Prompt:
When the records are reproduced, each one must match exactly, and no picture may be kept.

Available data:
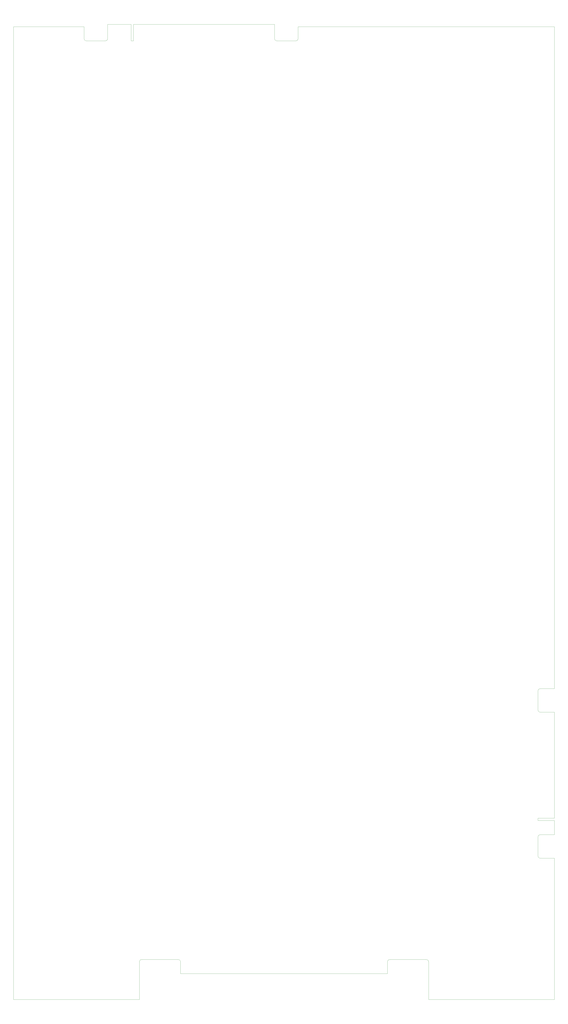
<source format=gbr>
G04 #@! TF.GenerationSoftware,KiCad,Pcbnew,(5.1.5)-3*
G04 #@! TF.CreationDate,2021-05-26T21:19:59-06:00*
G04 #@! TF.ProjectId,star_wars_arcade_main_pcb,73746172-5f77-4617-9273-5f6172636164,rev?*
G04 #@! TF.SameCoordinates,Original*
G04 #@! TF.FileFunction,Profile,NP*
%FSLAX46Y46*%
G04 Gerber Fmt 4.6, Leading zero omitted, Abs format (unit mm)*
G04 Created by KiCad (PCBNEW (5.1.5)-3) date 2021-05-26 21:19:59*
%MOMM*%
%LPD*%
G04 APERTURE LIST*
%ADD10C,0.050000*%
%ADD11C,0.025400*%
G04 APERTURE END LIST*
D10*
X307340000Y-461010000D02*
X316230000Y-461010000D01*
X307340000Y-462280000D02*
X307340000Y-461010000D01*
X316230000Y-462280000D02*
X307340000Y-462280000D01*
X316230000Y-469900000D02*
X316230000Y-462280000D01*
X316230000Y-403860000D02*
X316230000Y-461010000D01*
X316230000Y-391160000D02*
X316230000Y-34290000D01*
X308610000Y-391160000D02*
X316230000Y-391160000D01*
D11*
X307340000Y-402590000D02*
X307340000Y-392430000D01*
D10*
X308610000Y-403860000D02*
X316230000Y-403860000D01*
D11*
X308610000Y-391160000D02*
G75*
G03X307340000Y-392430000I0J-1270000D01*
G01*
X307340000Y-402590000D02*
G75*
G03X308610000Y-403860000I1270000J0D01*
G01*
D10*
X308610000Y-469900000D02*
X316230000Y-469900000D01*
X308610000Y-482600000D02*
X316230000Y-482600000D01*
X316230000Y-558800000D02*
X316230000Y-482600000D01*
D11*
X307340000Y-481330000D02*
G75*
G03X308610000Y-482600000I1270000J0D01*
G01*
X308610000Y-469900000D02*
G75*
G03X307340000Y-471170000I0J-1270000D01*
G01*
X307340000Y-481330000D02*
X307340000Y-471170000D01*
X165100000Y-33020000D02*
X88900000Y-33020000D01*
X165100000Y-40640000D02*
X165100000Y-33020000D01*
X176530000Y-41910000D02*
X166370000Y-41910000D01*
X165100000Y-40640000D02*
G75*
G03X166370000Y-41910000I1270000J0D01*
G01*
X176530000Y-41910000D02*
G75*
G03X177800000Y-40640000I0J1270000D01*
G01*
X24130000Y-558800000D02*
X24130000Y-34290000D01*
X177800000Y-34290000D02*
X316230000Y-34290000D01*
X87630000Y-33020000D02*
X87630000Y-41910000D01*
X73660000Y-41910000D02*
X63500000Y-41910000D01*
X62230000Y-40640000D02*
G75*
G03X63500000Y-41910000I1270000J0D01*
G01*
X24130000Y-34290000D02*
X62230000Y-34290000D01*
X87630000Y-41910000D02*
X88900000Y-41910000D01*
X73660000Y-41910000D02*
G75*
G03X74930000Y-40640000I0J1270000D01*
G01*
X88900000Y-41910000D02*
X88900000Y-33020000D01*
X74930000Y-33020000D02*
X87630000Y-33020000D01*
X227330000Y-537210000D02*
G75*
G03X226060000Y-538480000I0J-1270000D01*
G01*
X93345000Y-537210000D02*
X113030000Y-537210000D01*
X226060000Y-544830000D02*
X114300000Y-544830000D01*
X62230000Y-40640000D02*
X62230000Y-34290000D01*
X226060000Y-538480000D02*
X226060000Y-544830000D01*
X114300000Y-544830000D02*
X114300000Y-538480000D01*
X93345000Y-537210000D02*
G75*
G03X92075000Y-538480000I0J-1270000D01*
G01*
X74930000Y-40640000D02*
X74930000Y-33020000D01*
X24130000Y-558800000D02*
X92075000Y-558800000D01*
X248285000Y-558800000D02*
X248285000Y-538480000D01*
X248285000Y-538480000D02*
G75*
G03X247015000Y-537210000I-1270000J0D01*
G01*
X177800000Y-40640000D02*
X177800000Y-34290000D01*
X316230000Y-558800000D02*
X248285000Y-558800000D01*
X92075000Y-558800000D02*
X92075000Y-538480000D01*
X247015000Y-537210000D02*
X227330000Y-537210000D01*
X114300000Y-538480000D02*
G75*
G03X113030000Y-537210000I-1270000J0D01*
G01*
M02*

</source>
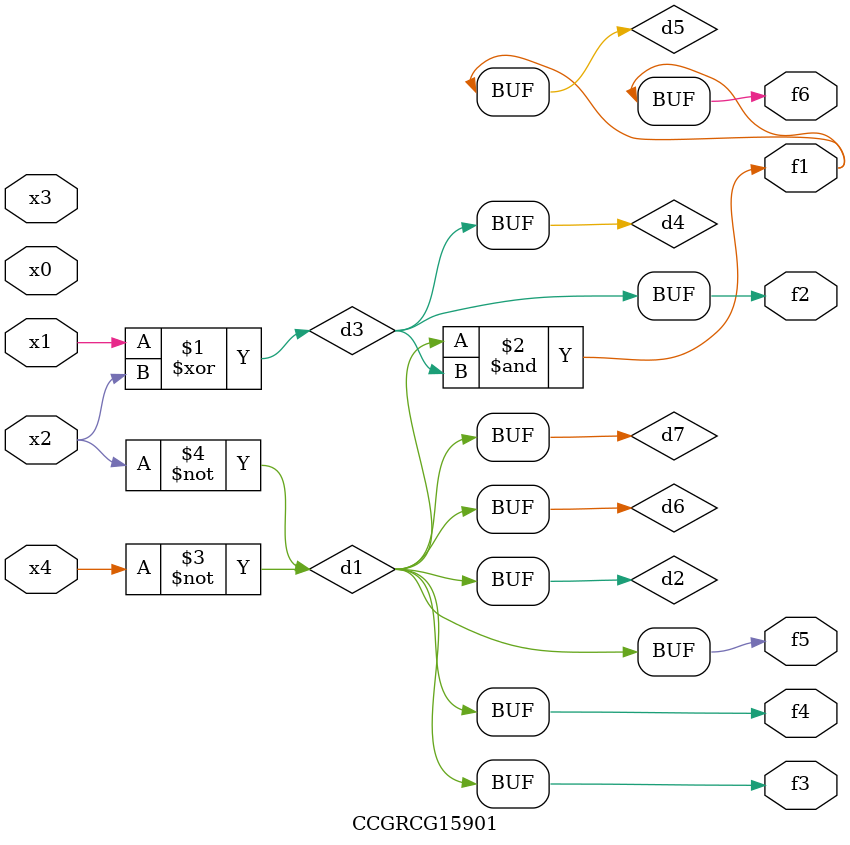
<source format=v>
module CCGRCG15901(
	input x0, x1, x2, x3, x4,
	output f1, f2, f3, f4, f5, f6
);

	wire d1, d2, d3, d4, d5, d6, d7;

	not (d1, x4);
	not (d2, x2);
	xor (d3, x1, x2);
	buf (d4, d3);
	and (d5, d1, d3);
	buf (d6, d1, d2);
	buf (d7, d2);
	assign f1 = d5;
	assign f2 = d4;
	assign f3 = d7;
	assign f4 = d7;
	assign f5 = d7;
	assign f6 = d5;
endmodule

</source>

Task response:
<source format=gbr>
G04 #@! TF.GenerationSoftware,KiCad,Pcbnew,(5.1.5)-3*
G04 #@! TF.CreationDate,2021-05-26T21:19:59-06:00*
G04 #@! TF.ProjectId,star_wars_arcade_main_pcb,73746172-5f77-4617-9273-5f6172636164,rev?*
G04 #@! TF.SameCoordinates,Original*
G04 #@! TF.FileFunction,Profile,NP*
%FSLAX46Y46*%
G04 Gerber Fmt 4.6, Leading zero omitted, Abs format (unit mm)*
G04 Created by KiCad (PCBNEW (5.1.5)-3) date 2021-05-26 21:19:59*
%MOMM*%
%LPD*%
G04 APERTURE LIST*
%ADD10C,0.050000*%
%ADD11C,0.025400*%
G04 APERTURE END LIST*
D10*
X307340000Y-461010000D02*
X316230000Y-461010000D01*
X307340000Y-462280000D02*
X307340000Y-461010000D01*
X316230000Y-462280000D02*
X307340000Y-462280000D01*
X316230000Y-469900000D02*
X316230000Y-462280000D01*
X316230000Y-403860000D02*
X316230000Y-461010000D01*
X316230000Y-391160000D02*
X316230000Y-34290000D01*
X308610000Y-391160000D02*
X316230000Y-391160000D01*
D11*
X307340000Y-402590000D02*
X307340000Y-392430000D01*
D10*
X308610000Y-403860000D02*
X316230000Y-403860000D01*
D11*
X308610000Y-391160000D02*
G75*
G03X307340000Y-392430000I0J-1270000D01*
G01*
X307340000Y-402590000D02*
G75*
G03X308610000Y-403860000I1270000J0D01*
G01*
D10*
X308610000Y-469900000D02*
X316230000Y-469900000D01*
X308610000Y-482600000D02*
X316230000Y-482600000D01*
X316230000Y-558800000D02*
X316230000Y-482600000D01*
D11*
X307340000Y-481330000D02*
G75*
G03X308610000Y-482600000I1270000J0D01*
G01*
X308610000Y-469900000D02*
G75*
G03X307340000Y-471170000I0J-1270000D01*
G01*
X307340000Y-481330000D02*
X307340000Y-471170000D01*
X165100000Y-33020000D02*
X88900000Y-33020000D01*
X165100000Y-40640000D02*
X165100000Y-33020000D01*
X176530000Y-41910000D02*
X166370000Y-41910000D01*
X165100000Y-40640000D02*
G75*
G03X166370000Y-41910000I1270000J0D01*
G01*
X176530000Y-41910000D02*
G75*
G03X177800000Y-40640000I0J1270000D01*
G01*
X24130000Y-558800000D02*
X24130000Y-34290000D01*
X177800000Y-34290000D02*
X316230000Y-34290000D01*
X87630000Y-33020000D02*
X87630000Y-41910000D01*
X73660000Y-41910000D02*
X63500000Y-41910000D01*
X62230000Y-40640000D02*
G75*
G03X63500000Y-41910000I1270000J0D01*
G01*
X24130000Y-34290000D02*
X62230000Y-34290000D01*
X87630000Y-41910000D02*
X88900000Y-41910000D01*
X73660000Y-41910000D02*
G75*
G03X74930000Y-40640000I0J1270000D01*
G01*
X88900000Y-41910000D02*
X88900000Y-33020000D01*
X74930000Y-33020000D02*
X87630000Y-33020000D01*
X227330000Y-537210000D02*
G75*
G03X226060000Y-538480000I0J-1270000D01*
G01*
X93345000Y-537210000D02*
X113030000Y-537210000D01*
X226060000Y-544830000D02*
X114300000Y-544830000D01*
X62230000Y-40640000D02*
X62230000Y-34290000D01*
X226060000Y-538480000D02*
X226060000Y-544830000D01*
X114300000Y-544830000D02*
X114300000Y-538480000D01*
X93345000Y-537210000D02*
G75*
G03X92075000Y-538480000I0J-1270000D01*
G01*
X74930000Y-40640000D02*
X74930000Y-33020000D01*
X24130000Y-558800000D02*
X92075000Y-558800000D01*
X248285000Y-558800000D02*
X248285000Y-538480000D01*
X248285000Y-538480000D02*
G75*
G03X247015000Y-537210000I-1270000J0D01*
G01*
X177800000Y-40640000D02*
X177800000Y-34290000D01*
X316230000Y-558800000D02*
X248285000Y-558800000D01*
X92075000Y-558800000D02*
X92075000Y-538480000D01*
X247015000Y-537210000D02*
X227330000Y-537210000D01*
X114300000Y-538480000D02*
G75*
G03X113030000Y-537210000I-1270000J0D01*
G01*
M02*

</source>
<source format=v>
module CCGRCG15901(
	input x0, x1, x2, x3, x4,
	output f1, f2, f3, f4, f5, f6
);

	wire d1, d2, d3, d4, d5, d6, d7;

	not (d1, x4);
	not (d2, x2);
	xor (d3, x1, x2);
	buf (d4, d3);
	and (d5, d1, d3);
	buf (d6, d1, d2);
	buf (d7, d2);
	assign f1 = d5;
	assign f2 = d4;
	assign f3 = d7;
	assign f4 = d7;
	assign f5 = d7;
	assign f6 = d5;
endmodule

</source>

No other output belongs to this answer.